Some of the really young Tennessee fans frowned at the mere mention of Kiffin’s name.
“He’s a traitor,” said 11-year-old Parker Cates, who was at the game with his dad, Tripp, and younger sister, Addie.
But in many ways, echoing the sentiments of some Tennessee fans to this day, Parker eloquently explained why there’s such a love-hate relationship between Tennessee fans and Kiffin.
“My dad told me if he wouldn’t have left that we would have gone to the SEC championship game at least a couple of times, so that’s why I want to beat his butt,” said Parker, adding that he would be OK with Kiffin coming back.
“But I like Josh Heupel better.”
AJ Crigger, who at 10 years old wasn’t even born when Kiffin was the head coach at Tennessee, has also heard all the stories from his dad, Blake, who played baseball at Tennessee.
“I hope he breaks four headsets, and we’re not going to let him throw his play sheet in this game,” AJ said while tailgating with his dad before the game.
The first time Kiffin returned to Tennessee as offensive coordinator at Alabama in 2014, he said Alabama security officials tried to convince him to wear a bulletproof vest under his coaching gear.
“They kept talking to me about it, but I wasn’t going to do that,” he said.
And, no, he didn’t think about wearing one this time, even though he could have used some protection those last 54 seconds when the Ole Miss sideline became a “driving range target” for golf balls and everything else.
“I think it was mostly students, and then you get 100,000 people together and things don’t go their way with all that energy, they get upset,” said Kiffin, adding that the fans’ outrage at the end of the game was probably directed at the officials as much it was at him.
Either way, as the stands began to fill and the energy built before the game, Kiffin admits he thought back to the South Carolina game in 2009 when the Vols wore black jerseys and upset No. 22 South Carolina and Steve Spurrier 31-13.
“I had that blackout feeling similar to the South Carolina game when we beat them here,” Kiffin said. “I just remember running out of the ‘T’ and was like, ‘Whoa!’ But this time, I was on the other end.”
Even though he had been back to Neyland Stadium twice as an offensive coordinator at Alabama, Kiffin acknowledged it was different coming back as a head coach.
“It really didn’t hit until the game got going, and then the fans got a little crazy,” he said. “There were a lot of people saying, ‘You’re No. 1’ [holding up middle finger]. I would said, ‘Hey, thank you.'”
Kiffin made an impressive one-handed snag of a bottle thrown at him as he was leaving the field.

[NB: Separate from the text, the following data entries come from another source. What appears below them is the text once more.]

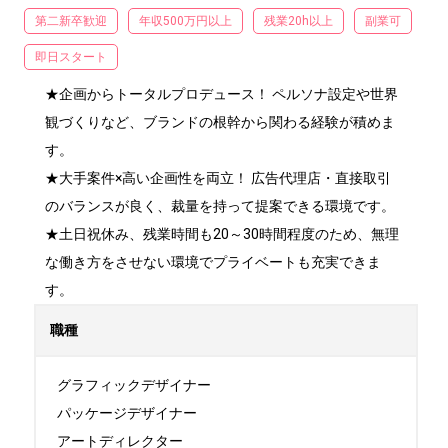
第二新卒歓迎
年収500万円以上
残業20h以上
副業可
即日スタート
★企画からトータルプロデュース！ ペルソナ設定や世界
観づくりなど、ブランドの根幹から関わる経験が積めま
す。

★大手案件×高い企画性を両立！ 広告代理店・直接取引
のバランスが良く、裁量を持って提案できる環境です。

★土日祝休み、残業時間も20～30時間程度のため、無理
な働き方をさせない環境でプライベートも充実できま
す。
職種
グラフィックデザイナー

パッケージデザイナー

アートディレクター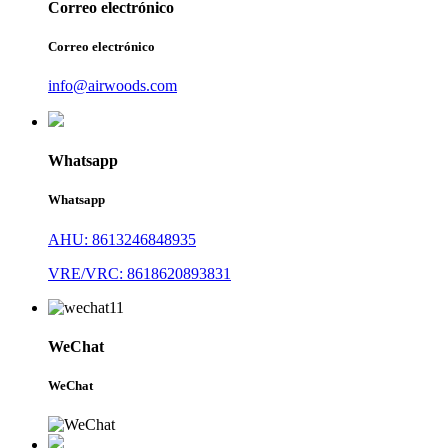
Correo electrónico
Correo electrónico
info@airwoods.com
Whatsapp
Whatsapp
AHU: 8613246848935
VRE/VRC: 8618620893831
WeChat
WeChat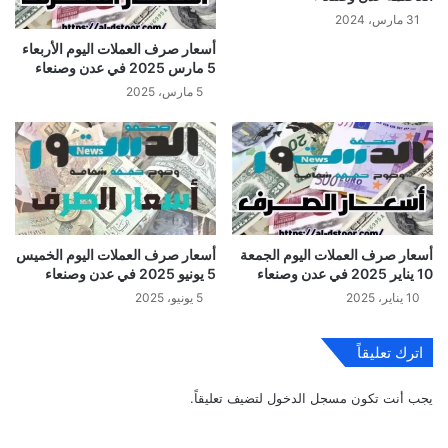
31 مارس، 2024
أسعار صرف العملات اليوم الأربعاء
5 مارس 2025 في عدن وصنعاء
5 مارس، 2025
أسعار صرف العملات اليوم الجمعة
أسعار صرف العملات اليوم الخميس
10 يناير 2025 في عدن وصنعاء
5 يونيو 2025 في عدن وصنعاء
10 يناير، 2025
5 يونيو، 2025
اترك تعليقاً
يجب أنت تكون
مسجل الدخول
لتضيف تعليقاً.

He was showered with a bucket full of popcorn, too.
The popcorn signs were everywhere before the game.
“Getting my popcorn ready to watch the Lane Train jump the track,” longtime Tennessee fan Scott Gilmore said.
In this case, the Lane Train kept on rolling to Ole Miss’ best start (5-1) since its 2015 Sugar Bowl season.
And despite the rude goodbye by some Tennessee fans, Kiffin said there are no hard feelings. At least not on his end.
“It’s kinda like an ex when they say, ‘Oh, I’m really over him or over her,’ and then when they see a person with their new wife or husband, meaning football team in this case, they lose their mind and go crazy,” Kiffin said. “Maybe that has something to do with it.
“But I’ve always admired the passion of these fans.”